Within the range of theoretical approaches adopted by their contributors, Sarat, Douglas, and Umphrey tentatively place themselves somewhere in the middle. Their introduction addresses the question of “what is a stranger” by referring to Bonnie Honig’s constructivist argument in DEMOCRACY AND THE FOREIGNER that scapegoats need not be foreigners but that those excluded from a community are cast as foreigners. They likewise detail Derrida’s critique of the violence inherent in Kantian legal cosmopolitanism. However, the editors also devote substantial discussion to [*53] Seyla Benhabib’s neo-Kantian theorization of law’s role in facilitating dialogue with the “other” and Will Kymlicka’s call for legal recognition of cultural difference. The introductory review of the literature concludes by relating Derrida’s figure of the “barbarian,” i.e. the absolutely excluded savage who cannot be interpolated by the law, to the Bush administration’s attempts to shield the Guantanamo Bay detention facility from judicial scrutiny. The Supreme Court’s eventual assertion of dominion over Guantanamo is presented as a laudable example of law preserving its rule of conditional hospitality, according some minimal social status to “alien enemy combatant” detainees who the administration had attempted to erase as legal subjects. The review of the literature thus ultimately leads to the following statement: “Debates about the rights that the United States will accord strangers-turned-barbarians have made us agonizingly self-conscious of the tensions in our own moral and legal commitment to the rule of law” (p.10). Referring to “the countermoves various institutions have made” against torture and indefinite detention, Sarat, Douglas, and Umphrey suggest that justice can be achieved when law and legal institutions are more self-conscious and reflective. In the final essay in the volume, Kenji Yoshino adopts a somewhat similar faith in the democratic possibilities created when law is made more open to self-conscious debate via dissents, hortatory laws, and dicta.
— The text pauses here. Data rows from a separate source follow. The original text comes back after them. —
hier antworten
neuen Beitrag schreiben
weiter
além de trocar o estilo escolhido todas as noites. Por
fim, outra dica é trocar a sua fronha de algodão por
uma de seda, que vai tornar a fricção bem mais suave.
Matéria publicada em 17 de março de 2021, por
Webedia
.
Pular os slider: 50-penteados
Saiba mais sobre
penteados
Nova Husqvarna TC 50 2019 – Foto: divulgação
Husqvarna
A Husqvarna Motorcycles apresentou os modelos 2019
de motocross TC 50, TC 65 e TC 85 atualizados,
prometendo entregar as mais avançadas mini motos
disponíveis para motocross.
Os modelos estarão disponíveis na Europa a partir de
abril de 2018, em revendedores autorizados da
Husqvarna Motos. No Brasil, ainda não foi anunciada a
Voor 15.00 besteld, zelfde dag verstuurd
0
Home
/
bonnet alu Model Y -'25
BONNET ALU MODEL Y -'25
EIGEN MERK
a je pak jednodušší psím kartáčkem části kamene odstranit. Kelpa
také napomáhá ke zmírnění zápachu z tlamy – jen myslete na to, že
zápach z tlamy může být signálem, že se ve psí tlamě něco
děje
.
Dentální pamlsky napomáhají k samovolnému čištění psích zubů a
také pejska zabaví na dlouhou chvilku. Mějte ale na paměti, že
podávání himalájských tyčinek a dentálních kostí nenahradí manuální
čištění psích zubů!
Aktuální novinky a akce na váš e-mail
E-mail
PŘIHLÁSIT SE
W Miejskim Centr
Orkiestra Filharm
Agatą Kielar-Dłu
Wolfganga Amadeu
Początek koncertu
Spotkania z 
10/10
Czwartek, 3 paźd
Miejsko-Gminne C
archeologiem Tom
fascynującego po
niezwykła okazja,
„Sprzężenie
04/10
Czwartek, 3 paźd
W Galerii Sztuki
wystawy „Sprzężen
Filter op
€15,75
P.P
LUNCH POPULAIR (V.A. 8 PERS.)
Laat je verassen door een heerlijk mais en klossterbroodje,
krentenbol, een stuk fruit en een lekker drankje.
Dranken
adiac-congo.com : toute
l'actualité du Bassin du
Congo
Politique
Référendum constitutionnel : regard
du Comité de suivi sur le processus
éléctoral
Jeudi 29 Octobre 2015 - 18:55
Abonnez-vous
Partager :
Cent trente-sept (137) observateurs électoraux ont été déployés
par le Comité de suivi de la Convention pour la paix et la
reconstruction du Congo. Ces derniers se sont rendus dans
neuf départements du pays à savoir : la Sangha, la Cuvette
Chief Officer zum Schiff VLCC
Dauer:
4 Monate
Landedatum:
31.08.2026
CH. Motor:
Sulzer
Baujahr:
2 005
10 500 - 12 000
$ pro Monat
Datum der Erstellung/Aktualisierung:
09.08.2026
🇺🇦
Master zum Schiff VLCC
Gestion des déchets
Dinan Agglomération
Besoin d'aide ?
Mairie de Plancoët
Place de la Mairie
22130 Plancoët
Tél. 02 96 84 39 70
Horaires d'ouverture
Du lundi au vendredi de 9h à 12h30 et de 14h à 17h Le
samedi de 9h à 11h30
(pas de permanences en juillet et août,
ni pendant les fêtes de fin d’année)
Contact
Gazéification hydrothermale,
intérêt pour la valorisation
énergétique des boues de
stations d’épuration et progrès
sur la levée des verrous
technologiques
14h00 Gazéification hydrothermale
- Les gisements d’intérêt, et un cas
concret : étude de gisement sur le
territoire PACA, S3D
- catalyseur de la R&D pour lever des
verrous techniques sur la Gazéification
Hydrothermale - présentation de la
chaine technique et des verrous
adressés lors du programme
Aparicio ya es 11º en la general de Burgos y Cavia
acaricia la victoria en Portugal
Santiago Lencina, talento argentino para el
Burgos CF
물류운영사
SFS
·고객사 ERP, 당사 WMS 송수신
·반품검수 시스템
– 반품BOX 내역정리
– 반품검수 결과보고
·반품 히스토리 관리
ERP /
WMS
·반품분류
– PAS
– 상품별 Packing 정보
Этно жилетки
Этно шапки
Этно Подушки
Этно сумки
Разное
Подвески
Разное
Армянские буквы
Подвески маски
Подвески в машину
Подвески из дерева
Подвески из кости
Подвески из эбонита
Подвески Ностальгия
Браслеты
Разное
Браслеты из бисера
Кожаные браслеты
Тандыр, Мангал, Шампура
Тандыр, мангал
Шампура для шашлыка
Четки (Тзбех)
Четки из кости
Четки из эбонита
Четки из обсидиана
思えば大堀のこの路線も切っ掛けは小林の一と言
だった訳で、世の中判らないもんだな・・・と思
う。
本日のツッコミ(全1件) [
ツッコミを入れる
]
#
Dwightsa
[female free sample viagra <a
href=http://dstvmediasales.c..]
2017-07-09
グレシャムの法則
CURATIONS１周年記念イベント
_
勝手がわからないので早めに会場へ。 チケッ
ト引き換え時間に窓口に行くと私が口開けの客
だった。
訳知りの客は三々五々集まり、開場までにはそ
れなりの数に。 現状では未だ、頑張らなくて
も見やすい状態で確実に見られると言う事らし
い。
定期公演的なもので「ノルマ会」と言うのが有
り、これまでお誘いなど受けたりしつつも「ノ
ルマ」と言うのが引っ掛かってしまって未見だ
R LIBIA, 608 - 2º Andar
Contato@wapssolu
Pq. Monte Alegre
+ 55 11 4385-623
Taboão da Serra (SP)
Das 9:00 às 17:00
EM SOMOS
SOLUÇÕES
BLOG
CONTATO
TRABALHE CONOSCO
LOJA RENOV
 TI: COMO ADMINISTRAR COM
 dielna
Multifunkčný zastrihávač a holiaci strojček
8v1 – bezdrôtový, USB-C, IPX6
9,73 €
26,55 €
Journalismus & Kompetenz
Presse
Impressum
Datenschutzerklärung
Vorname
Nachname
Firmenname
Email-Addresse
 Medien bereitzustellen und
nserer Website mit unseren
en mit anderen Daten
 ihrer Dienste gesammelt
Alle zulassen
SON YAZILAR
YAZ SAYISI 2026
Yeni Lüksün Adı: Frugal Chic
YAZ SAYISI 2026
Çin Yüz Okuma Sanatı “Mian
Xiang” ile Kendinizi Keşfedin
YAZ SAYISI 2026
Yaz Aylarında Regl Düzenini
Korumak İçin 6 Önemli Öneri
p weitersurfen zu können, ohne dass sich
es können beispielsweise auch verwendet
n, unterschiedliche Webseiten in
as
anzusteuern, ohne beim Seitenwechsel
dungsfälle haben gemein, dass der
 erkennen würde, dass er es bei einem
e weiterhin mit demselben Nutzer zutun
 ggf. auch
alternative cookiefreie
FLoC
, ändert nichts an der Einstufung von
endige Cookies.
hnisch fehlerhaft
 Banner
Yet we should ask ourselves: what, if anything, is lost in this call for more “self-conscious” legality? The contributions by Cheah and Schor, while not dismissing law as a forum of struggle, place important emphasis on law’s capacity to create and reinforce exclusion. Indeed, the perils of struggles for justice confined to the terrain of legality are illustrated by the continuing saga of liberal law’s attempts to moderate the worst excesses of the “War on Terror.” Largely overlooked in debates about the Guantanamo public interest litigation is the fact that the Obama administration, while moving slowly to close Guantanamo, has not abandoned attempts to exclude suspected “enemy combatants” from the law, but has instead shifted to a strategy in which unmanned drones now carry out extrajudicial executions of these “barbarians.” This suggests that relying primarily on legality, with its inevitable link to the state, is likely to prove unsatisfactory if the goal is to move beyond narrowly statist rule of law and in the direction of a more broadly inclusive world.

Indeed, it is the breadth and permeability of the project’s parameters that prove to be this volume’s greatest strengths. Legal categories – immigrants, aliens, refugees, non-citizens, etc – structure policy debates and also seem to limit the horizons of struggles for social justice. By focusing on the character of “the stranger” the editors escape from the narrowness of these immigration policy debates. This crucial move creates space for interpretations of novels, films, and other cultural texts that address exclusion and estrangement and simultaneously imagine a world that does not simply reproduce these structures. The effort to traverse the conceptual borders of immigration law, for which the editors are to be commended, enables the volume to make an important intervention in [*54] discussions of immigration and citizenship, while highlighting the potential of these issues to generate provocative sociolegal analysis.

REFERENCE:
Honig, Bonnie. 2003. DEMOCRACY AND THE FOREIGNER. Princeton University Press.

Kawar, Leila. 2010. “Legality and [Dis]membership: Removal of Citizenship and the Creation of ‘Virtual Immigrants.’” CITIZENSHIP STUDIES. 14: 573-588.